When I was 18, I had my eyes on Italy, and where better to move, than the home of parma ham and parmesan cheese... Parma! I was an au pair, and lived in my own apartment in the centre of the city, something which, in hindsight, I was not at all prepared for.

When you go to university at 18, you're surrounded by your peers and you're all figuring it out as you go along. When I went to Italy, I was completely alone in a country where I had no support system initially and had no one to help me figure things out with.

Luckily, it wasn't all doom and gloom. I ended up with a solid group of friends, and learnt a LOT in that time. I also spent most weekends in nearby Milan, Verona and Bologna and went down to Tuscany, which to this day is one of the most beautiful places I've ever visited.

My first trip abroad, was to France, when I was 8 years old. We drove to Portsmouth and spent the night in a hotel, before waking up in the early early morning to catch the ferry across the channel. France holds some of my favourite childhood memories, and to this day is my favourite country. So it was no surprise when at 20, I applied for a job there.

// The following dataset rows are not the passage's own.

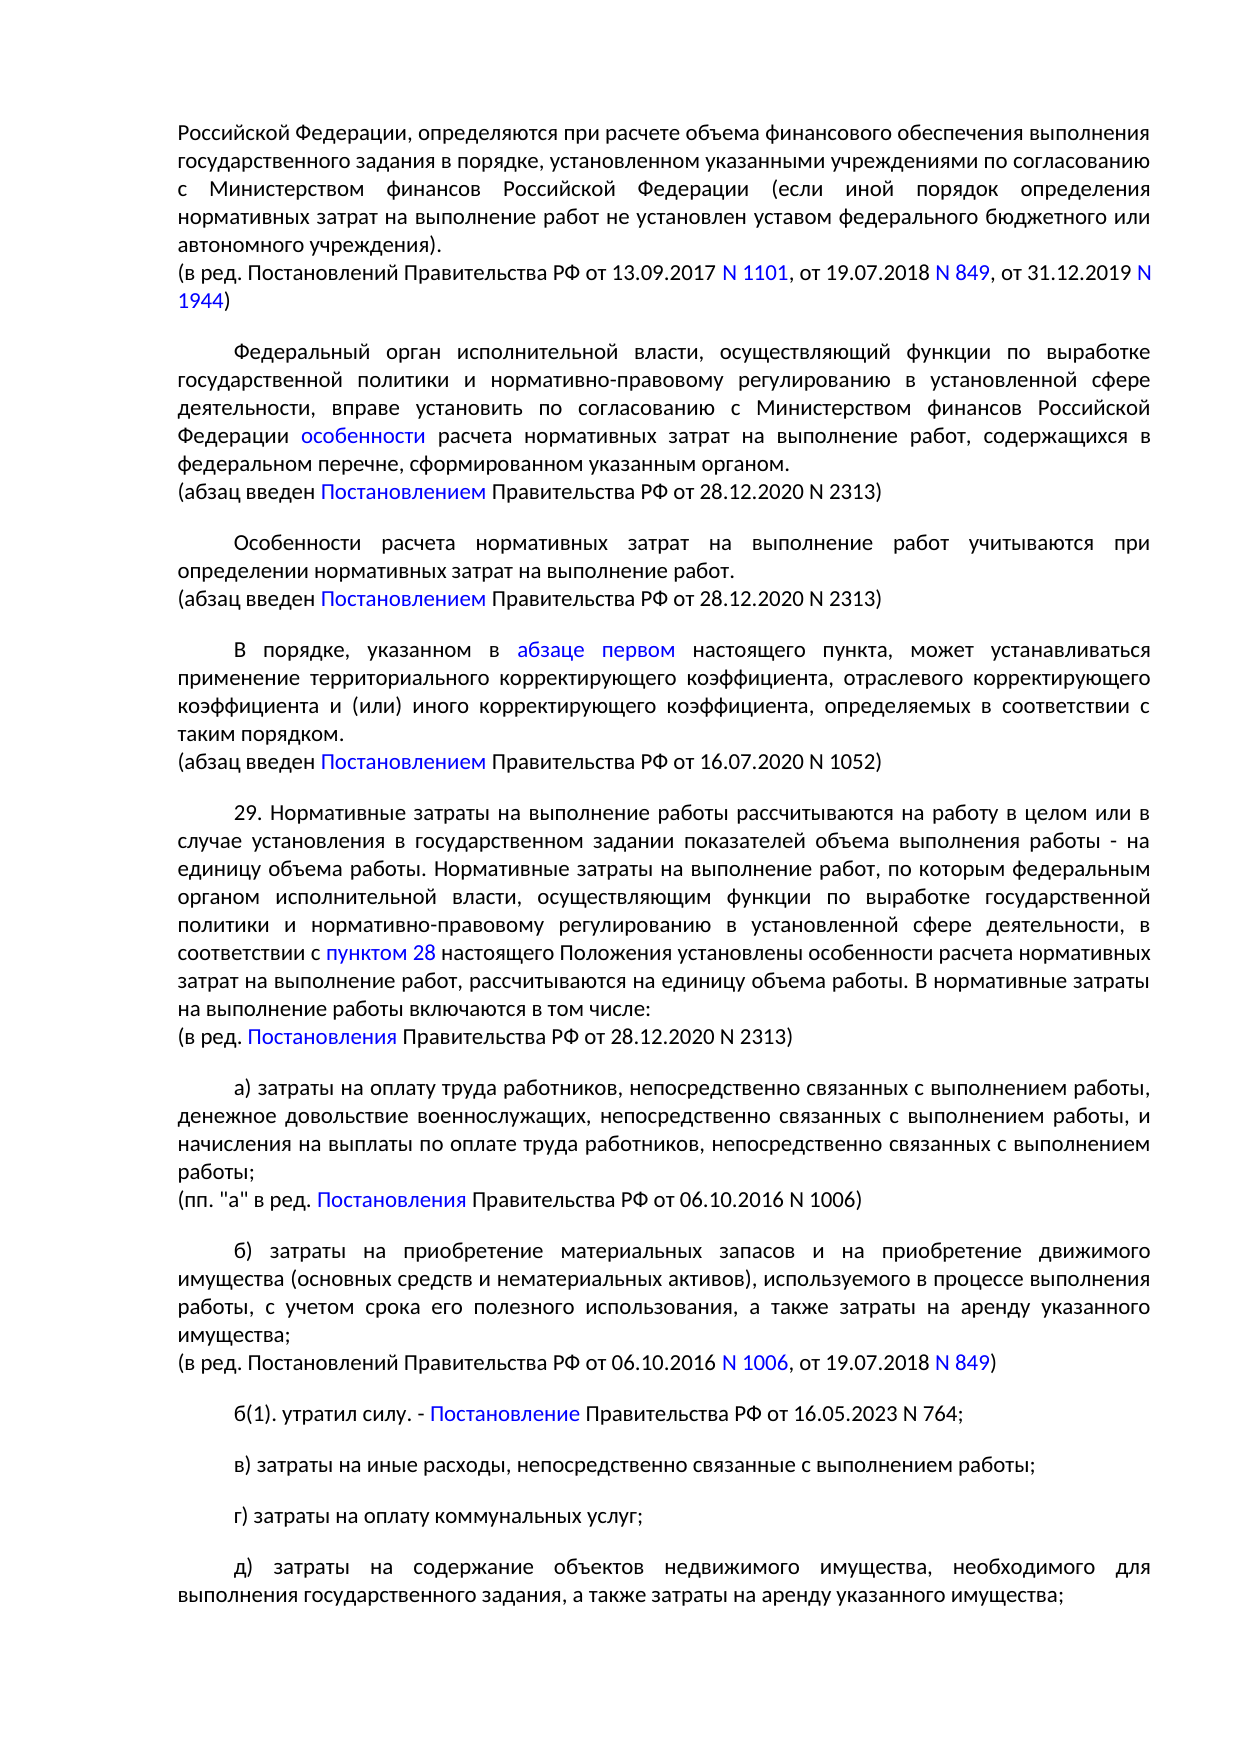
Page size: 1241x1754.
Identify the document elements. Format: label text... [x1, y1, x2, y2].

text В порядке, указанном в абзаце первом настоящего пункта, может устанавливаться применение территориального корректирующего коэффициента, отраслевого корректирующего коэффициента и (или) иного корректирующего коэффициента, определяемых в соответствии с таким порядком. [177, 635, 1152, 747]
text Нормативные затраты на выполнение работы федеральными бюджетными и автономными учреждениями, функции и полномочия учредителя в отношении которых осуществляются Правительством Российской Федерации либо государственными органами, определенными в уставах таких учреждений, утвержденных нормативными правовыми актами Президента Российской Федерации, определяются при расчете объема финансового обеспечения выполнения государственного задания в порядке, установленном указанными учреждениями по согласованию с Министерством финансов Российской Федерации (если иной порядок определения нормативных затрат на выполнение работ не установлен уставом федерального бюджетного или автономного учреждения). [177, 118, 1152, 258]
text (абзац введен Постановлением Правительства РФ от 28.12.2020 N 2313) [177, 584, 1152, 612]
text в) затраты на иные расходы, непосредственно связанные с выполнением работы; [177, 1450, 1152, 1478]
text (в ред. Постановлений Правительства РФ от 13.09.2017 N 1101, от 19.07.2018 N 849, от 31.12.2019 N 1944) [177, 258, 1152, 314]
text б) затраты на приобретение материальных запасов и на приобретение движимого имущества (основных средств и нематериальных активов), используемого в процессе выполнения работы, с учетом срока его полезного использования, а также затраты на аренду указанного имущества; [177, 1236, 1152, 1348]
text а) затраты на оплату труда работников, непосредственно связанных с выполнением работы, денежное довольствие военнослужащих, непосредственно связанных с выполнением работы, и начисления на выплаты по оплате труда работников, непосредственно связанных с выполнением работы; [177, 1073, 1152, 1185]
text Особенности расчета нормативных затрат на выполнение работ учитываются при определении нормативных затрат на выполнение работ. [177, 528, 1152, 584]
text 29. Нормативные затраты на выполнение работы рассчитываются на работу в целом или в случае установления в государственном задании показателей объема выполнения работы - на единицу объема работы. Нормативные затраты на выполнение работ, по которым федеральным органом исполнительной власти, осуществляющим функции по выработке государственной политики и нормативно-правовому регулированию в установленной сфере деятельности, в соответствии с пунктом 28 настоящего Положения установлены особенности расчета нормативных затрат на выполнение работ, рассчитываются на единицу объема работы. В нормативные затраты на выполнение работы включаются в том числе: [177, 798, 1152, 1022]
text (абзац введен Постановлением Правительства РФ от 28.12.2020 N 2313) [177, 477, 1152, 505]
text (в ред. Постановлений Правительства РФ от 06.10.2016 N 1006, от 19.07.2018 N 849) [177, 1348, 1152, 1376]
text (абзац введен Постановлением Правительства РФ от 16.07.2020 N 1052) [177, 747, 1152, 775]
text б(1). утратил силу. - Постановление Правительства РФ от 16.05.2023 N 764; [177, 1399, 1152, 1427]
text (в ред. Постановления Правительства РФ от 28.12.2020 N 2313) [177, 1022, 1152, 1050]
text г) затраты на оплату коммунальных услуг; [177, 1501, 1152, 1529]
text д) затраты на содержание объектов недвижимого имущества, необходимого для выполнения государственного задания, а также затраты на аренду указанного имущества; [177, 1552, 1152, 1608]
text Федеральный орган исполнительной власти, осуществляющий функции по выработке государственной политики и нормативно-правовому регулированию в установленной сфере деятельности, вправе установить по согласованию с Министерством финансов Российской Федерации особенности расчета нормативных затрат на выполнение работ, содержащихся в федеральном перечне, сформированном указанным органом. [177, 337, 1152, 477]
text (пп. "а" в ред. Постановления Правительства РФ от 06.10.2016 N 1006) [177, 1185, 1152, 1213]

I spent two university summer holidays, and one subsequent, working in the Vendée region of France - in total I've spent 10 months there. Summers spent biking around campsites, eating a LOT of cheese and croissants, and getting in at 4am on the regular.

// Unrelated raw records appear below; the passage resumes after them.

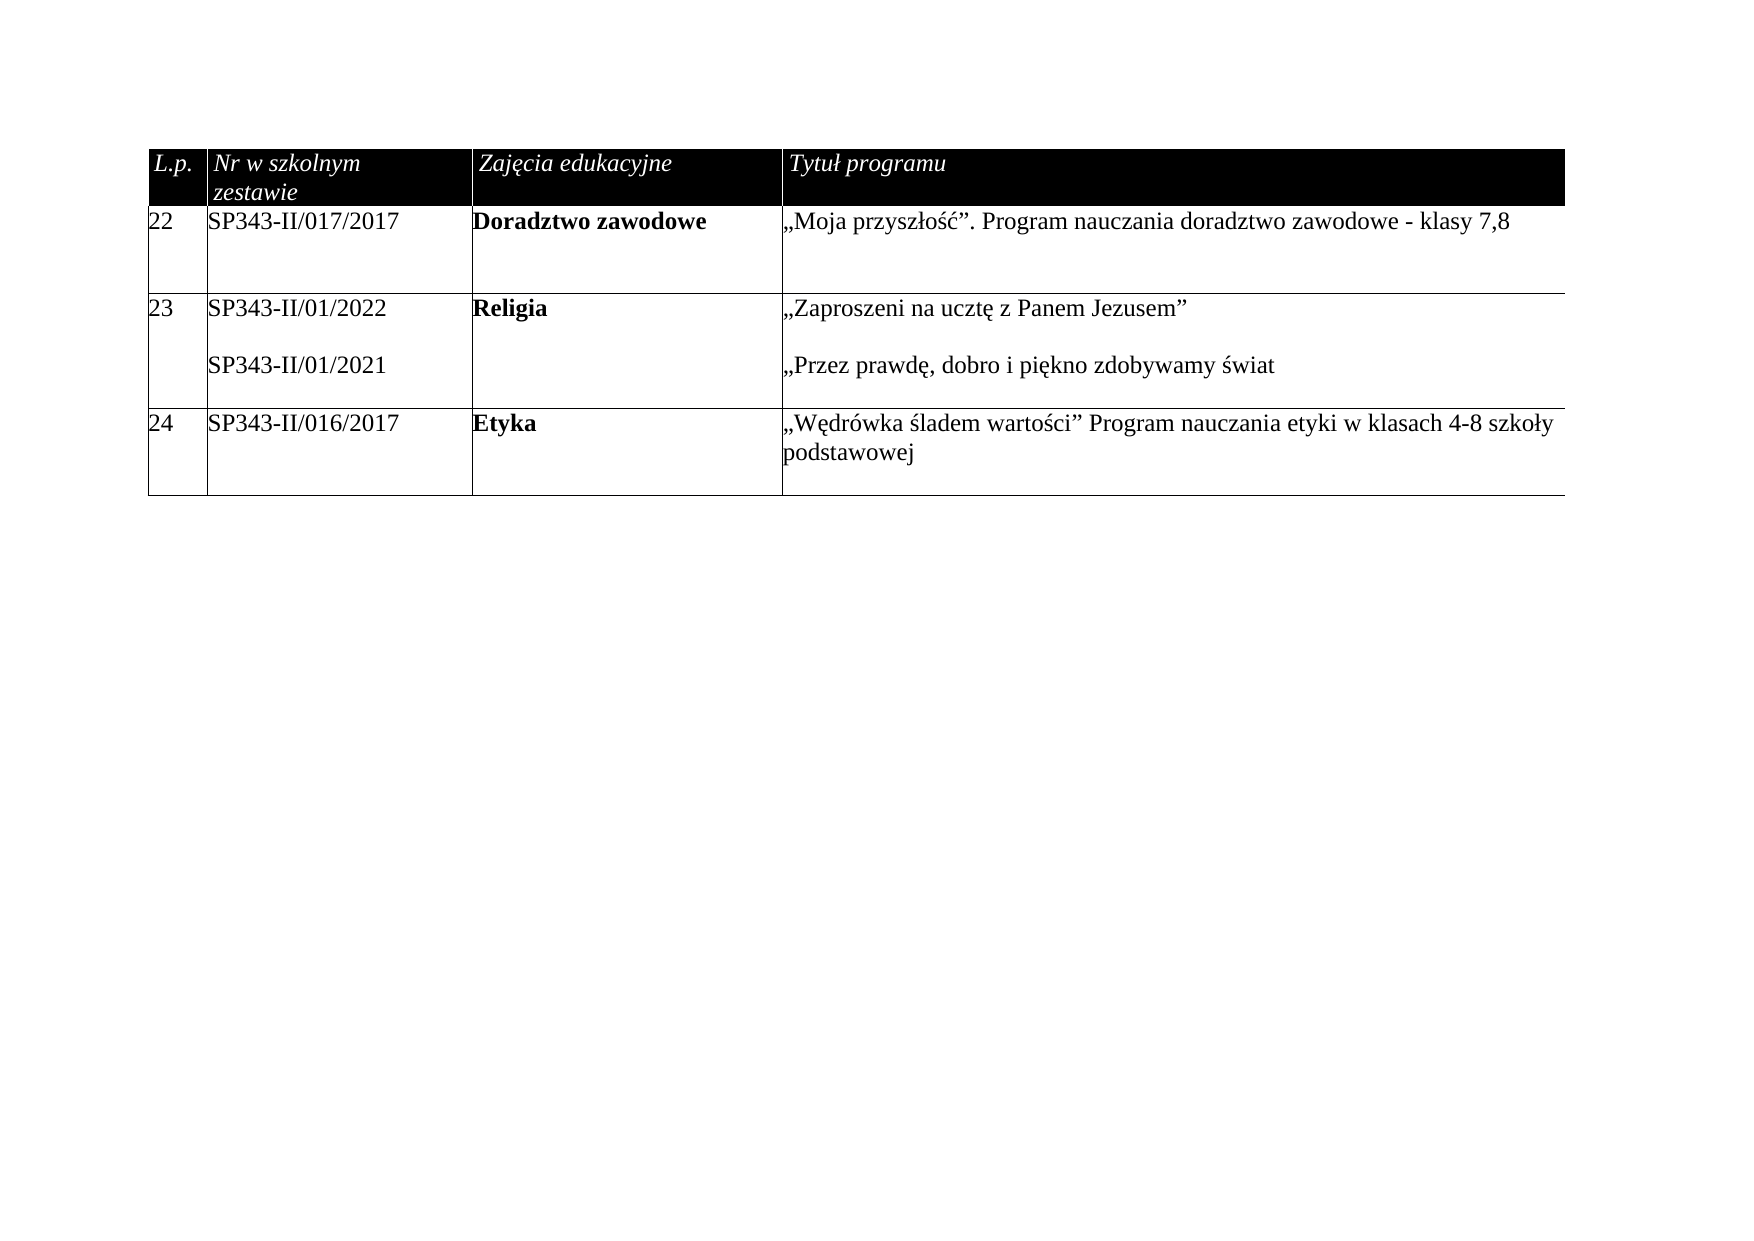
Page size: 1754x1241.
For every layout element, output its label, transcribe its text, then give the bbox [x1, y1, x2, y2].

table_cell SP343-II/016/2017 [208, 409, 472, 495]
table_cell „Zaproszeni na ucztę z Panem Jezusem” „Przez prawdę, dobro i piękno zdobywamy świat [783, 294, 1565, 408]
table_cell Religia [473, 294, 782, 408]
table_cell Doradztwo zawodowe [473, 206, 782, 292]
table_header Zajęcia edukacyjne [473, 149, 782, 206]
table_cell Etyka [473, 409, 782, 495]
table_cell „Wędrówka śladem wartości” Program nauczania etyki w klasach 4-8 szkoły podstawowej [783, 409, 1565, 495]
table_cell „Moja przyszłość”. Program nauczania doradztwo zawodowe - klasy 7,8 [783, 206, 1565, 292]
table_cell 23 [149, 294, 207, 408]
table_cell SP343-II/017/2017 [208, 206, 472, 292]
table_cell SP343-II/01/2022 SP343-II/01/2021 [208, 294, 472, 408]
table_cell 22 [149, 206, 207, 292]
table_cell 24 [149, 409, 207, 495]
table_header L.p. [149, 149, 207, 206]
table_header Tytuł programu [783, 149, 1565, 206]
table_header Nr w szkolnym zestawie [208, 149, 472, 206]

Despite the fact I have this desire to travel, I'd never actually left Europe until I was 22. So I did that by going as far away as physically possible. I spent 24 hours across two flights to Sydney, Australia.

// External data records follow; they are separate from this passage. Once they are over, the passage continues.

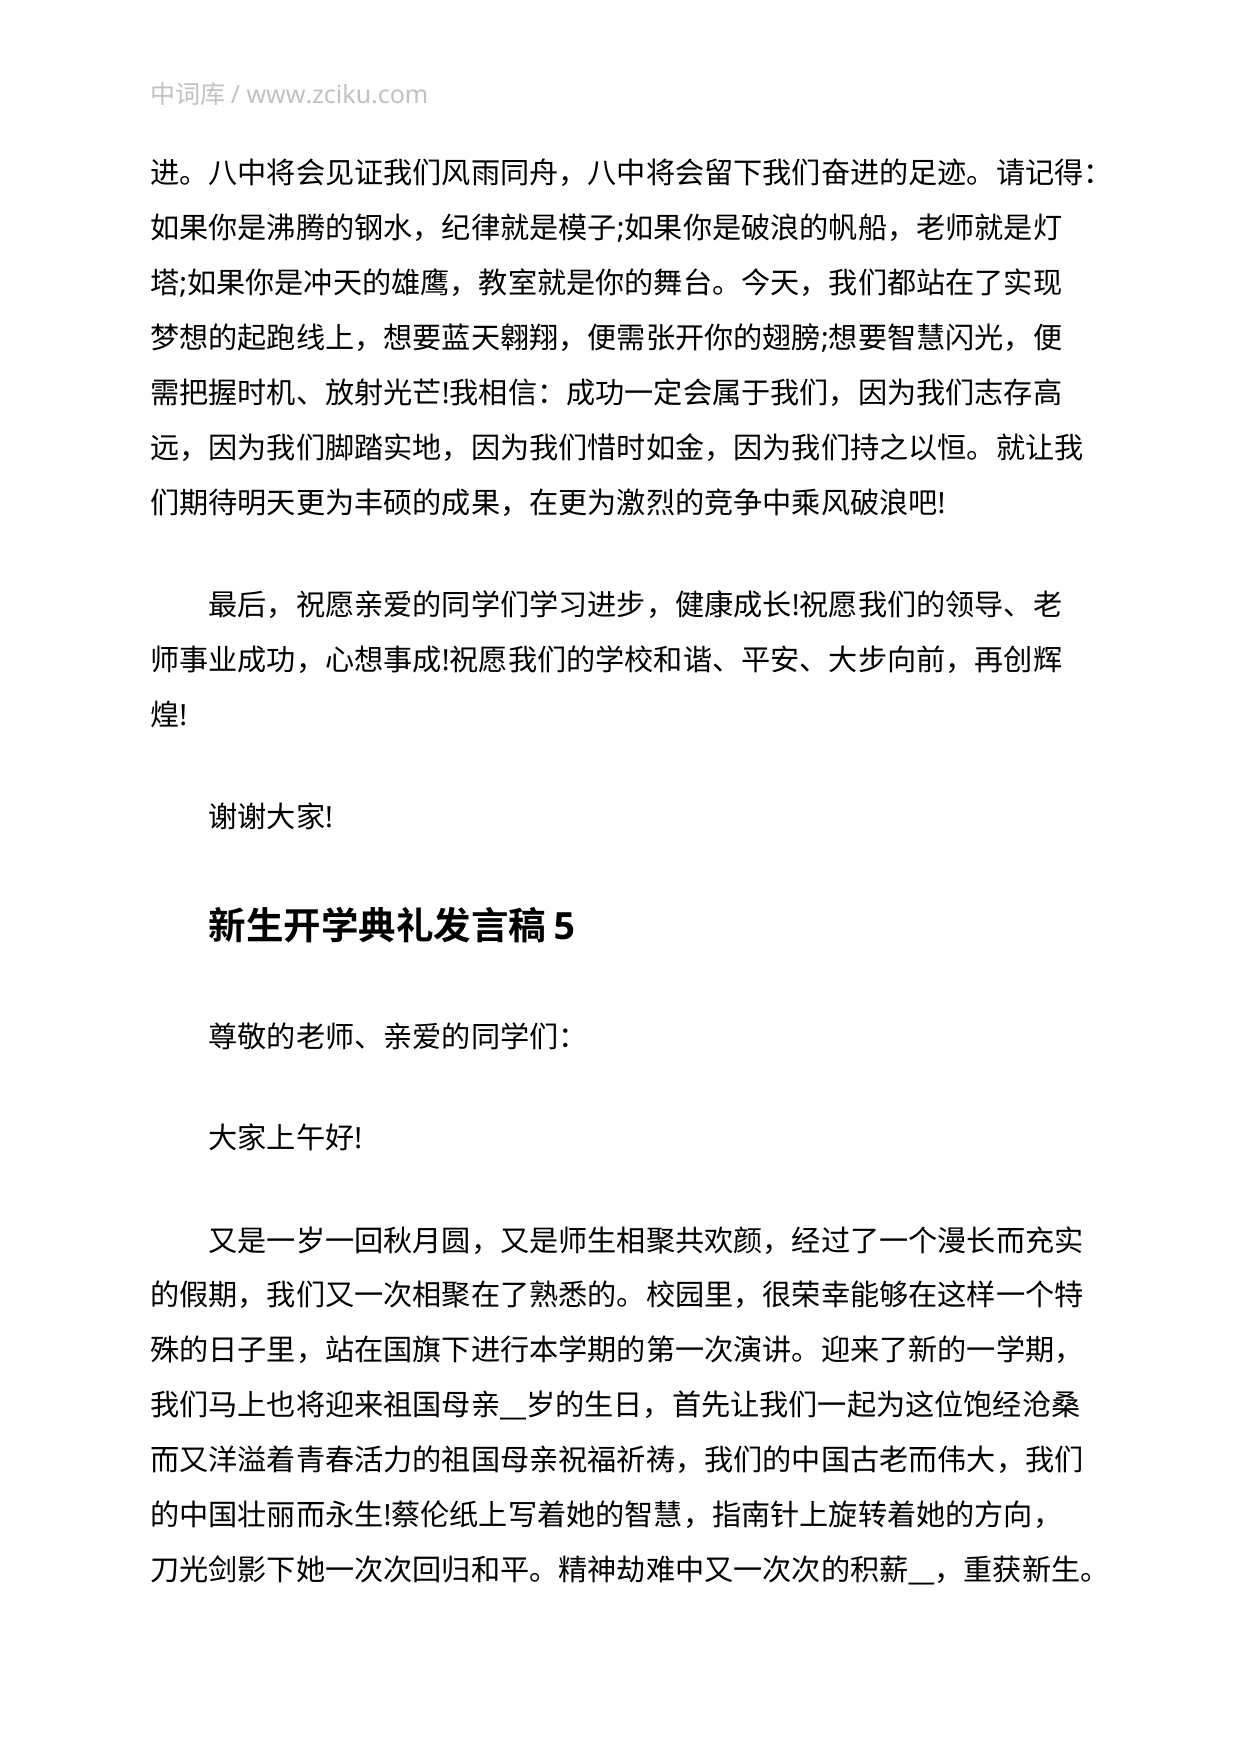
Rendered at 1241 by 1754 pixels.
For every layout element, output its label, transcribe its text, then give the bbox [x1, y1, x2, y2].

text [150, 150, 1090, 522]
text 尊敬的老师、亲爱的同学们： [150, 1013, 1090, 1056]
text 新生开学典礼发言稿5 [150, 896, 1090, 950]
text 最后，祝愿亲爱的同学们学习进步，健康成长!祝愿我们的领导、老师事业成功，心想事成!祝愿我们的学校和谐、平安、大步向前，再创辉煌! [150, 582, 1090, 734]
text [150, 1217, 1090, 1589]
text 大家上午好! [150, 1115, 1090, 1157]
text 谢谢大家! [150, 794, 1090, 836]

My year in Australia was undoubtedly, the best year of my life. I met my soul mate - who happens to be in blonde, female, 5'6, Harry Potter-loving, best-friend-form rather than the 6ft dark handsome stranger I thought it would be -, I worked in the best job I will probably ever have, and I also became incredibly secure in myself.

Australia was the place I realised I could be liked for who I am, with no obligations from others. Friendships were raw and honest and nobody 'has' to be your friend when you live in hostels. It was also the place I spent the most time in and out of doctor surgeries, thanks to two bouts of tonsillitis, one fractured cheekbone and a broken ankle. But my GOD, was it worth it.

And now I'm here. I've been here for one month, and I'm here until December. I still haven't fully made up my mind on America yet.

There's a lot I'm getting used to, and even more that I'm confused about, (grits... really???????), but I DO love how much they throw themselves into spooky season. And that Pumpkin Spice is literally everywhere.

I'm living in Charleston, South Carolina, which happens to be one of the most beautiful cities in the country - both from what I've heard, and seen.

I'm going to do a proper American-life-update soon, if you can try and hold on for that. Currently, the only photo to reflect my time here happens to be the recent weekend I spent in Orlando.

So. Five countries in five years. It hasn't all been glamorous, and I've definitely spent more time feeling homesick than people probably assume.

I think it's so easy to see people who travel and believe that they never crave home, but it's just simply not true. I've cried down the phone to my mum in every one of these countries about something or other, always at that time wishing she wasn't a flight away.

However, every one of these experiences have been absolutely priceless. I had absolutely no idea my life would take this turn, but I am SO glad it has.